## Assigned task A:
According to the article about Callum Connor's birth, what condition was Callum born with after he inhaled the meconium?
## Assigned task B:
Print everything in the article about Callum Connor's birth from "Callum Connor's parents" down to "- Remembrance Day.".
## Assigned task C:
Give what follows the last sentence of the article about Callum Connor's birth.

## Reading text:
Callum Connor's parents were told to prepare for the worst and say their goodbyes to their beautiful little boy immediately after his birth.
But after a lifesaving dash to another hospital’s intensive care unit and a full year of treatment, ‘bright, intelligent’ Callum is now preparing to celebrate his eleventh birthday on Friday - Remembrance Day.
On 11/11/2011, Carolann Caveney-Connor went into labour with her son and after experiencing a very stressful delivery with numerous complications, Callum inhaled the meconium which resulted in him being born with a collapsed lung.
Simon Caveney-Connor, Callum’s father, said: “The staff at Tameside Hospital and at Bolton Hospital neonatal were fantastic and did a great job of giving him the care he needed.”
'As soon as he was born, they took him straight off me and he wasn't breathing'
Recalling the horrific experience for the Ashton family all those years ago, Carolann said: “I was really struggling to deliver due to a condition I later found out I have, so they were forcing dilation quicker but this was when Callum’s heart rate dropped.

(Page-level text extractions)
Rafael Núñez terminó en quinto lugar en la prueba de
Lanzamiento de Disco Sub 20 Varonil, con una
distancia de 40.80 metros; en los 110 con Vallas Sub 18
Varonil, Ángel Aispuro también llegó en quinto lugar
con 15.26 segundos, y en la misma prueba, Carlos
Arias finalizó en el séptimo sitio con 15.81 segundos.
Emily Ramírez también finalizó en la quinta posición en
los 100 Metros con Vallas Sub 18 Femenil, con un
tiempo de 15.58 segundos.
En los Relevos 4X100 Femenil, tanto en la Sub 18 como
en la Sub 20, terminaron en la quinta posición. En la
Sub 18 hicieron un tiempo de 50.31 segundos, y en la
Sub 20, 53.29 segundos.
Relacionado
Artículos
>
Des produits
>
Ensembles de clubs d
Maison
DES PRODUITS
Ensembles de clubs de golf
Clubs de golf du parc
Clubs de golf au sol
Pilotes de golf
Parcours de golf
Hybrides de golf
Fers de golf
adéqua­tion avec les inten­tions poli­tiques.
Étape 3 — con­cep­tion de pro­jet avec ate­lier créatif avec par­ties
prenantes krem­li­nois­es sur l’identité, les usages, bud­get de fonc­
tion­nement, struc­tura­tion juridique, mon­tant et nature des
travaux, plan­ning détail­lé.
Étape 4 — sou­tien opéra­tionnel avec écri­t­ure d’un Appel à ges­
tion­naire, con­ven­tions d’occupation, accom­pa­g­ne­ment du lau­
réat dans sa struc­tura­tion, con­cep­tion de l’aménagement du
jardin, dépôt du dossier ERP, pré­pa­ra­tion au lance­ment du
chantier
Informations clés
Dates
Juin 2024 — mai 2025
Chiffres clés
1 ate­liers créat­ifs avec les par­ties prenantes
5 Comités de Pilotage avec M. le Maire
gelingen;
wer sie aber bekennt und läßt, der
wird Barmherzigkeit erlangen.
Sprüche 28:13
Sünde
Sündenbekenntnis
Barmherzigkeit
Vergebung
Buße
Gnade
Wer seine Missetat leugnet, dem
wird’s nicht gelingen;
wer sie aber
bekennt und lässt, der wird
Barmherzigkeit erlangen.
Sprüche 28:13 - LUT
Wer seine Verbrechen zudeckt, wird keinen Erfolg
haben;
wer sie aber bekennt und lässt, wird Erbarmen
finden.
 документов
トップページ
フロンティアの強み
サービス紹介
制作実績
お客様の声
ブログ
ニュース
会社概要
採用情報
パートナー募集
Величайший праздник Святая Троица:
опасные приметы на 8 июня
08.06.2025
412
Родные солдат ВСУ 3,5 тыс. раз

## Answer area A:
A collapsed lung.

## Answer area B:
Callum Connor's parents were told to prepare for the worst and say their goodbyes to their beautiful little boy immediately after his birth.
But after a lifesaving dash to another hospital’s intensive care unit and a full year of treatment, ‘bright, intelligent’ Callum is now preparing to celebrate his eleventh birthday on Friday - Remembrance Day.

## Answer area C:
“The nurses started going in to get blood and check his oxygen levels, carrying out lots of checks on him and they found that he was starting to panic. They told us that they needed to get him out as soon as possible, but I still hadn’t dilated.
“At the last minute, as they were preparing a theatre for me to have a section, I dilated and they just said to me ‘you’ve got 15 minutes to get him out, if you don’t then we’re going to really struggle’.
“As soon as he was born, they took him straight off me and he wasn’t breathing. I didn’t even know what gender he was, what he weighed, or what he looked like. They wrapped him in a towel and just sort of hovered him over me, like in The Lion King. He looked like he was in shock, his mouth open and eyes bulging. They had to whisk him off immediately to get him to breathe.
“They took him up to intensive care and I had no idea what was going on. The nurse told me that because of all the stress through the delivery, Callum had actually swallowed the meconium and so when he was breathing out, his lungs wouldn’t deflate so he ended up popping his lung.
“The hospital told us they didn’t have the resources there to treat him and they were going to have to send him to Bolton Hospital.
“They said we were going to have to come and say goodbye because he might not make the next two hours. I went up into intensive care to see he had tubes coming out of him left, right and centre.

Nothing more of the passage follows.